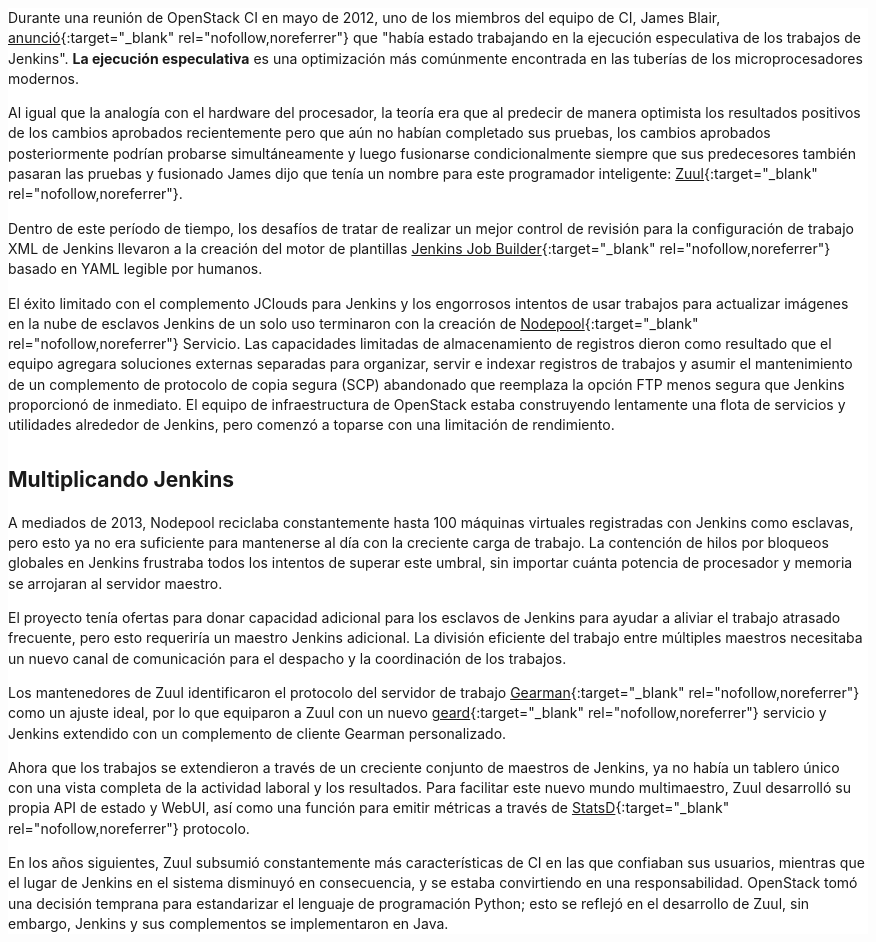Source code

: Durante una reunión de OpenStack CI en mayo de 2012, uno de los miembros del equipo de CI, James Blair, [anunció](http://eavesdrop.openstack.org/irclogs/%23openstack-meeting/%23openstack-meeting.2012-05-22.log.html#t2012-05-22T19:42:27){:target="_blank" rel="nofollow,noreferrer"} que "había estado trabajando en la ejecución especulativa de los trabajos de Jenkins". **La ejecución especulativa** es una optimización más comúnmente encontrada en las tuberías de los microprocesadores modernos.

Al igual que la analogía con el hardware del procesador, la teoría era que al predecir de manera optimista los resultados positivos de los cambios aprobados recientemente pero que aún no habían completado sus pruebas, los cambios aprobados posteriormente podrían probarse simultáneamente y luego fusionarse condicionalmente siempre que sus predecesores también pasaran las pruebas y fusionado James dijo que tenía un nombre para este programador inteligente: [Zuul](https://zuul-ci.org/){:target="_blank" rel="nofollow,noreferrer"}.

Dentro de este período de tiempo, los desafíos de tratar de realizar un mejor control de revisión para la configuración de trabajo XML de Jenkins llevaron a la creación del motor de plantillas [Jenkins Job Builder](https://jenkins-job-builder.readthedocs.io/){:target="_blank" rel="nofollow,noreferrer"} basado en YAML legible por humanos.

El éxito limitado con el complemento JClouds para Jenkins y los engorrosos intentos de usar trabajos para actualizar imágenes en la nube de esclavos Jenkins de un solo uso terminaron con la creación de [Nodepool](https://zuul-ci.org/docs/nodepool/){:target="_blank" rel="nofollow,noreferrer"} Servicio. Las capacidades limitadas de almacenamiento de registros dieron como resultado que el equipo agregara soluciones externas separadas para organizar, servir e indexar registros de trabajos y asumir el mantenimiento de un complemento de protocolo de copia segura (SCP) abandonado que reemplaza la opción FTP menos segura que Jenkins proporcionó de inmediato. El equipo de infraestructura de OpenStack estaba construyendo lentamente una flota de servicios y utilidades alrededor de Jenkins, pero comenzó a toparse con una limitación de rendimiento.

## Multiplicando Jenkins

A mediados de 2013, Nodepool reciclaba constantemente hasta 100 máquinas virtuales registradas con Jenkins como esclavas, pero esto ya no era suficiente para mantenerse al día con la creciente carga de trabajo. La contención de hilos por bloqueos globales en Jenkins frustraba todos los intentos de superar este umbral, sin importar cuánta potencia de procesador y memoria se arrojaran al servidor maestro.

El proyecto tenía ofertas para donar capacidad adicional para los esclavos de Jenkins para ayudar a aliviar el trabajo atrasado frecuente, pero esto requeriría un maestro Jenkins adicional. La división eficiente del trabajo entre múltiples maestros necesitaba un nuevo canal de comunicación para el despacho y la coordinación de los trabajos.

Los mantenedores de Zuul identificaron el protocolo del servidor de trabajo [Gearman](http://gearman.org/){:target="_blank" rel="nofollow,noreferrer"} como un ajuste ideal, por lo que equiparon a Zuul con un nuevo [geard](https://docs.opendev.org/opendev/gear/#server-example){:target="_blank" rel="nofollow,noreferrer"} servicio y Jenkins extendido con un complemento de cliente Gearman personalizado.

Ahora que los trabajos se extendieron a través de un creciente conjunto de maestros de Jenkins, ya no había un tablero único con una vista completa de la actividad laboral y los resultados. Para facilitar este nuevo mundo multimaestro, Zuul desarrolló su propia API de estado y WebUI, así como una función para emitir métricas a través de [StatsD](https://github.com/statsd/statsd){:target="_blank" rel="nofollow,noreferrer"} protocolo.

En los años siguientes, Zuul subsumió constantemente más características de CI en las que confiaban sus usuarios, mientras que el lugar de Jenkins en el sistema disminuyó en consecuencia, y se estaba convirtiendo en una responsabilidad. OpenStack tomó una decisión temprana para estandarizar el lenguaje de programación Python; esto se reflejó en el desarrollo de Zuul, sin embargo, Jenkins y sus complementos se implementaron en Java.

-- -- --

— AIM OF THE EXERCISE —
Pictures are to be left out. Everything else in the records must be written out exactly.

— TASK SOLUTION —
Source code

: Durante una reunión de OpenStack CI en mayo de 2012, uno de los miembros del equipo de CI, James Blair, [anunció](http://eavesdrop.openstack.org/irclogs/%23openstack-meeting/%23openstack-meeting.2012-05-22.log.html#t2012-05-22T19:42:27){:target="_blank" rel="nofollow,noreferrer"} que "había estado trabajando en la ejecución especulativa de los trabajos de Jenkins". **La ejecución especulativa** es una optimización más comúnmente encontrada en las tuberías de los microprocesadores modernos.

Al igual que la analogía con el hardware del procesador, la teoría era que al predecir de manera optimista los resultados positivos de los cambios aprobados recientemente pero que aún no habían completado sus pruebas, los cambios aprobados posteriormente podrían probarse simultáneamente y luego fusionarse condicionalmente siempre que sus predecesores también pasaran las pruebas y fusionado James dijo que tenía un nombre para este programador inteligente: [Zuul](https://zuul-ci.org/){:target="_blank" rel="nofollow,noreferrer"}.

Dentro de este período de tiempo, los desafíos de tratar de realizar un mejor control de revisión para la configuración de trabajo XML de Jenkins llevaron a la creación del motor de plantillas [Jenkins Job Builder](https://jenkins-job-builder.readthedocs.io/){:target="_blank" rel="nofollow,noreferrer"} basado en YAML legible por humanos.

El éxito limitado con el complemento JClouds para Jenkins y los engorrosos intentos de usar trabajos para actualizar imágenes en la nube de esclavos Jenkins de un solo uso terminaron con la creación de [Nodepool](https://zuul-ci.org/docs/nodepool/){:target="_blank" rel="nofollow,noreferrer"} Servicio. Las capacidades limitadas de almacenamiento de registros dieron como resultado que el equipo agregara soluciones externas separadas para organizar, servir e indexar registros de trabajos y asumir el mantenimiento de un complemento de protocolo de copia segura (SCP) abandonado que reemplaza la opción FTP menos segura que Jenkins proporcionó de inmediato. El equipo de infraestructura de OpenStack estaba construyendo lentamente una flota de servicios y utilidades alrededor de Jenkins, pero comenzó a toparse con una limitación de rendimiento.

## Multiplicando Jenkins

A mediados de 2013, Nodepool reciclaba constantemente hasta 100 máquinas virtuales registradas con Jenkins como esclavas, pero esto ya no era suficiente para mantenerse al día con la creciente carga de trabajo. La contención de hilos por bloqueos globales en Jenkins frustraba todos los intentos de superar este umbral, sin importar cuánta potencia de procesador y memoria se arrojaran al servidor maestro.

El proyecto tenía ofertas para donar capacidad adicional para los esclavos de Jenkins para ayudar a aliviar el trabajo atrasado frecuente, pero esto requeriría un maestro Jenkins adicional. La división eficiente del trabajo entre múltiples maestros necesitaba un nuevo canal de comunicación para el despacho y la coordinación de los trabajos.

Los mantenedores de Zuul identificaron el protocolo del servidor de trabajo [Gearman](http://gearman.org/){:target="_blank" rel="nofollow,noreferrer"} como un ajuste ideal, por lo que equiparon a Zuul con un nuevo [geard](https://docs.opendev.org/opendev/gear/#server-example){:target="_blank" rel="nofollow,noreferrer"} servicio y Jenkins extendido con un complemento de cliente Gearman personalizado.

Ahora que los trabajos se extendieron a través de un creciente conjunto de maestros de Jenkins, ya no había un tablero único con una vista completa de la actividad laboral y los resultados. Para facilitar este nuevo mundo multimaestro, Zuul desarrolló su propia API de estado y WebUI, así como una función para emitir métricas a través de [StatsD](https://github.com/statsd/statsd){:target="_blank" rel="nofollow,noreferrer"} protocolo.

En los años siguientes, Zuul subsumió constantemente más características de CI en las que confiaban sus usuarios, mientras que el lugar de Jenkins en el sistema disminuyó en consecuencia, y se estaba convirtiendo en una responsabilidad. OpenStack tomó una decisión temprana para estandarizar el lenguaje de programación Python; esto se reflejó en el desarrollo de Zuul, sin embargo, Jenkins y sus complementos se implementaron en Java.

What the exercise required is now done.